# Plotting very large datasets

There are a variety of approaches for plotting large datasets, but most of them are very unsatisfactory. Here we first show some of the issues, then demonstrate how the Datashader library helps make large datasets practical.

In [None]:
import pandas as pd

from bokeh.plotting import figure, output_notebook, show
from bokeh.models import ColumnDataSource, CustomJS, Range1d
from bokeh.io import push_notebook
from bokeh.tile_providers import STAMEN_TONER

from datashader.pipeline import DatashaderPipeline, Interpolate
from datashader.callbacks import IPythonKernelCallback

output_notebook()

## Load NYC Taxi data (takes a dozen seconds or so...)

In [None]:
df = pd.read_csv('data/nyc_taxi.csv',usecols=['pickup_x','pickup_y','dropoff_x','dropoff_y','passenger_count'])
x_range = (-8240227.037,-8231283.905)
y_range = (4974203,4979238)
df.tail()

## Define a simple plot

In [None]:
def base_plot():
    p = figure(tools='pan,wheel_zoom,box_zoom', plot_width=800, plot_height=500, x_range=x_range, y_range=y_range)
    p.add_tile(STAMEN_TONER)
    p.axis.visible = False
    return p
    
options = dict(line_color='black', fill_color='red')

## A few points are fine using a Bokeh scatterplot

In [None]:
samples = df.sample(n=1000)
p = base_plot()
p.circle(x=samples['pickup_x'], y=samples['pickup_y'], **options)
show(p)

## When plotting more than a couple thousand points, the study area is saturated.

In [None]:
samples = df.sample(n=10000)
p = base_plot()
p.circle(x=samples['pickup_x'], y=samples['pickup_y'], **options)
show(p)

## Making the points tiny and partially transparent helps a bit
  
However, it is tricky to set the size and alpha parameters.  The correct value of both depends on zoom level and number of points; at higher zooms you need larger sizes and higher alpha values, which requires editing the code each time.

Plotting also starts getting very slow for > 10000 points.  With some browsers you can use Bokeh's WebGL support to render additional points relatively quickly, but there will always be a limit on the number of points that will work well in a web browser.

In [None]:
options = dict(line_color='red', fill_color='red', size=1, alpha=0.2)
samples = df.sample(n=10000)
p = base_plot()
p.circle(x=samples['pickup_x'], y=samples['pickup_y'], **options)
show(p)

## Using datashader, you can easily aggregate points and conquer over-saturation

Datashader renders the entire dataset into a buffer in a separate Python process, always providing a fixed-size image to the browser.  The number of points is no longer a limiting factor, so you can use the entire dataset, and there is no need to set the alpha parameter.  This way you can zoom very far in interactively, seeing all the points available in that viewport, without ever needing to change the plot parameters.  Each time you zoom or pan, a new image is rendered (which takes a few seconds for large datasets), and displayed overlaid the other plot elements, providing full access to all of your data.

In [None]:
import datashader as ds
p = base_plot()
pipeline = DatashaderPipeline(df=df, glyph=ds.Point("pickup_x", "pickup_y"), agg=ds.count("passenger_count"))
IPythonKernelCallback(p, pipeline)

In [None]:
p = base_plot()
pipeline = DatashaderPipeline(df=df, glyph=ds.Point("pickup_x", "pickup_y"), agg=ds.count("passenger_count"),
                              color_fn=Interpolate(low="lightblue",high="blue"))
IPythonKernelCallback(p, pipeline)

## Unpacking the steps involved in the Datashader pipeline

The above functions use a configurable interface to make it simpler to specify individual bits of a standard scatterplot-like pipeline.
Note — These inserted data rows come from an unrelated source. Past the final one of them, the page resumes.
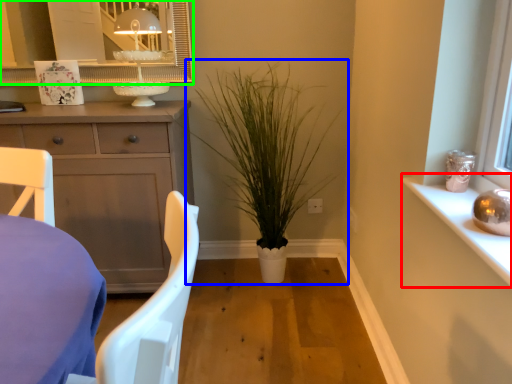
Question: Based on their relative distances, which object is nearer to window sill (highlighted by a red box)? Choose from houseplant (highlighted by a blue box) and mirror (highlighted by a green box).

Choices:
 (A) houseplant
 (B) mirror

Answer: (A)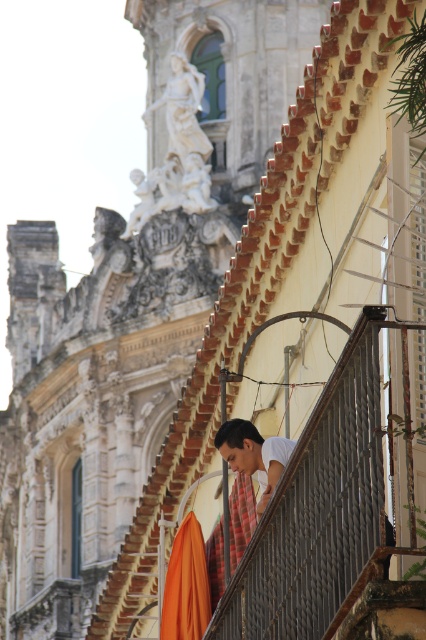
Consider the image. Is orange fabric umbrella at lower center smaller than white matte shirt at center?

Indeed, orange fabric umbrella at lower center has a smaller size compared to white matte shirt at center.

This screenshot has width=426, height=640. Identify the location of orange fabric umbrella at lower center. (186, 584).

Between point (190, 616) and point (264, 460), which one is positioned in front?

Point (264, 460)

What are the coordinates of `orange fabric umbrella at lower center` in the screenshot? It's located at tap(186, 584).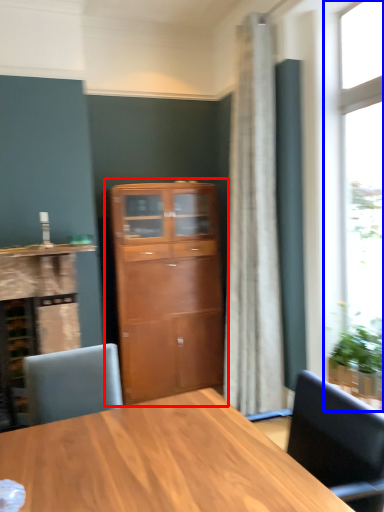
Question: Which point is further to the camera, cupboard (highlighted by a red box) or window (highlighted by a blue box)?

Choices:
 (A) cupboard
 (B) window

Answer: (A)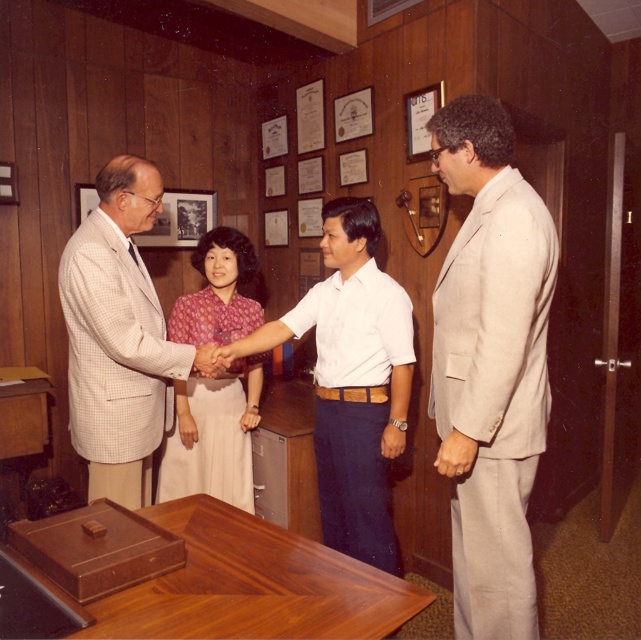
Does white cotton shirt at center lie behind matte skin hand at center?

Yes, it is behind matte skin hand at center.

Image resolution: width=641 pixels, height=640 pixels. I want to click on white cotton shirt at center, so click(x=353, y=380).

In the scene shown: Between beige suit at right and light beige checkered suit at left, which one has less height?

Standing shorter between the two is light beige checkered suit at left.

Is point (460, 608) behind point (119, 307)?

No.

Does point (467, 340) come closer to viewer compared to point (121, 451)?

Yes, point (467, 340) is in front of point (121, 451).

The width and height of the screenshot is (641, 640). Identify the location of beige suit at right. (490, 365).

From the picture: Can you confirm if matte pink blouse at center is positioned to the left of matte skin hand at center?

Yes, matte pink blouse at center is to the left of matte skin hand at center.

Which is below, matte pink blouse at center or matte skin hand at center?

If you want, you can do the same process with your own custom code to do whatever you like; anything that results in an image is fine!

In [None]:
from datashader.callbacks import IPythonKernelCallback
import datashader as ds
from datashader import transfer_functions as tf

def create_image(p, ranges, agg_fn=ds.count):
    x_range, y_range = ranges['x_range'], ranges['y_range']
    h, w = ranges['h'], ranges['w']
    cvs = ds.Canvas(plot_width=w, plot_height=h, x_range=x_range, y_range=y_range)
    agg = cvs.points(df, 'pickup_x', 'pickup_y', agg_fn('passenger_count'))
    pix = tf.interpolate(agg, "lightpink", 'red', how='log')
    dh = y_range[1] - y_range[0]
    dw = x_range[1] - x_range[0]
    p.image_rgba(image=[pix.img], x=x_range[0], y=y_range[0], dw=dw, dh=dh, dilate=False)

p = base_plot()
IPythonKernelCallback(p, create_image, agg_fn=ds.count)